This week too, we revisit a fund that we reviewed in 2013 (without recommending it then). Franklin Build India is a fund that will invest in multi-themes that are meant to act as building blocks for the economy. If you believe that the economy has bottomed out and this could be a good time to take exposure to some of the beaten down sectors, then this fund could be a good choice to ride the recovery.
Franklin Build India may seem to have delivered just 6% in 2013; but if you had invested through SIPs, you would have generated a handsome IRR of 20% that year. While the fund’s longer term return of 3 years remains unimpressive, we believe this could be the time to accumulate the fund for riding better times perhaps 2-3 years from now.
Franklin Build India may, on the face of it, seem like an infrastructure fund. But having seen the difficulties faced by other fund houses in keeping a narrow mandate, Franklin Templeton India wisely chose a much larger investment universe for this fund. The fund will invest in sectors that form the building blocks of the economy; that would mean infrastructure, natural resources, financial services, agriculture and themes that are proxy to social development.

PROBLEM TO WORK ON:
Carry the Franklin Build India fund review above forward, beginning after its final sentence.

DATA RECORDS:
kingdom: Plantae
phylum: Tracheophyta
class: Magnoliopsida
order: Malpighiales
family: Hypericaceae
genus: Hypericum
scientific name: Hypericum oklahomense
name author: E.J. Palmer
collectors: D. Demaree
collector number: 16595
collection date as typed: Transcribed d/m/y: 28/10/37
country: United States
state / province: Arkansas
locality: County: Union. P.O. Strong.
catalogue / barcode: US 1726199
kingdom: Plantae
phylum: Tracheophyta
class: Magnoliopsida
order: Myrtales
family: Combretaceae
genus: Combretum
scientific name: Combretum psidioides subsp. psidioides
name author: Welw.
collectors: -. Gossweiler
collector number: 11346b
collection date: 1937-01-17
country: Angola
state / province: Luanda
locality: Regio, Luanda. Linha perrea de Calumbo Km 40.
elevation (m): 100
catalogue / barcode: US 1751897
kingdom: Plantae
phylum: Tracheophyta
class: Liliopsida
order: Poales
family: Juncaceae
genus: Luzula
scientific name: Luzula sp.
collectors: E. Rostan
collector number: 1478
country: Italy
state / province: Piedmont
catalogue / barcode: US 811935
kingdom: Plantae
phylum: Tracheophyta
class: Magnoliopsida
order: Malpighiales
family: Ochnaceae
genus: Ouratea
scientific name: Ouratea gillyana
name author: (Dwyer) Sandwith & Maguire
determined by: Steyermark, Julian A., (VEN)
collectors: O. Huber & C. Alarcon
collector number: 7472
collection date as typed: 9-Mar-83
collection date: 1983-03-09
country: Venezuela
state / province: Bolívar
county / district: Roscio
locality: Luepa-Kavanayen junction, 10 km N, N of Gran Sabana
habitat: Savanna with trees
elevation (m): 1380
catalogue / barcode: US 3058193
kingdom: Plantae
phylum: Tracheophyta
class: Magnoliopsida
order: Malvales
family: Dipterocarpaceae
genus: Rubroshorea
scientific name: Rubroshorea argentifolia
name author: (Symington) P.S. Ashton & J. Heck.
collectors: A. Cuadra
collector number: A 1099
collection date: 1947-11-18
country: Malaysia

ANSWER:
This may not seem too different from what a diversified fund would invest in. That’s true to an extent. In fact, the fund has classified itself as a diversified fund and set itself a broad index – CNX 500 as its benchmark. Then why would we choose this fund? Simply because, at this point, we still find pure infrastructure themes and funds that invest in them to be risky. A fund such as Franklin Build India would provide adequate exposure to the theme without going overboard.
While it may not be wrong to say this fund’s universe is rather diversified, you are unlikely to see this fund take very high exposure to software, consumer themes or those that piggyback on the consumption story. Also, it is likely that this kind of fund would have more intense exposure to infrastructure, energy, engineering or cement sectors than pure diversified funds.
Franklin Build India is suitable only for investors with a high risk appetite, and for those who are looking for the ‘next theme’ to invest in. However, note that this theme, or rather multi-theme, may not bear fruit the way the IT or pharma sector did in 2013. You should have a 2-3 year time frame and consider an SIP of at least 1-2 years and then hold after that.
So will this fund outperform infrastructure funds when there is an infrastructure recovery story? Likely not. But at this juncture, this fund appears less risky to play the themes we mentioned earlier and may be better than diversified themes to play such themes, in an upturn.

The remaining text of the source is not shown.